Nguza, speaking at a news conference sponsored by Foreign Policy magazine, said Zaire is ripe for "military conflict or uprising" due to the corrupt, dictatorial and incompetent rule of Mobutu. Continued western support is creating "a golden bed" for revolution and radicalism, he charged.

A native of Zaire's Shaba province, Nguza served three times as the country's foreign minister under Mobutu and as prime minister for eight months prior to going into exile and resigning his post las April. Nguza was known as a moderate, pro-western figure in the top rank of Mobutu's entourage.

At the press conference Nugza quoted documents, which he said he had obtained as prime minister, citing details of millions of dollars and other foreign currencies obtained from Central Bank coffers by Mobutu and members of his family from 1977 to 1979. He also quoted a letter which he said was written by one of Mobutu's children excusing Mobutu's recent conduct on grounds that "he is old, sick and tired."

Nguza said he plans to present details of Mobutu's financial manipulation to the House Foreign Affairs subcommittee on Africa at a hearing this afternoon.
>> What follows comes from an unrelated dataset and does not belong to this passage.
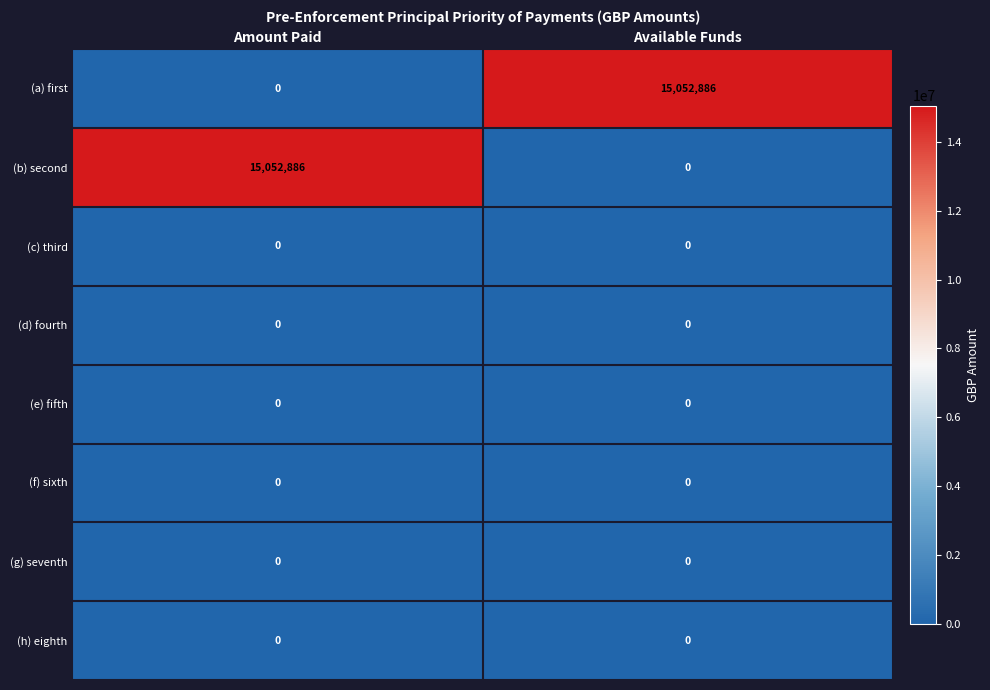

What is the total value across all series at Available Funds?

15052886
A nephew of the late Moise Tshombe, who was the leader of teh post-independence secessionist movement of Katanga (now Shaba province), Nguza presented his own interpretation ofthe 1977 and 1978 Katangese incursions of Shaba, starkly different from the official U.S. interpretations at the time.

the Carter administration charged that Cuba and indirectly the Soviets were behind the attacks by Katangese forces living in Angola. But Nguza said the Katangese exile group rejects communism and was reacting primarily to Mobutu-imposed isolation and to "misery and starvation" flowing from Mobutu's rule.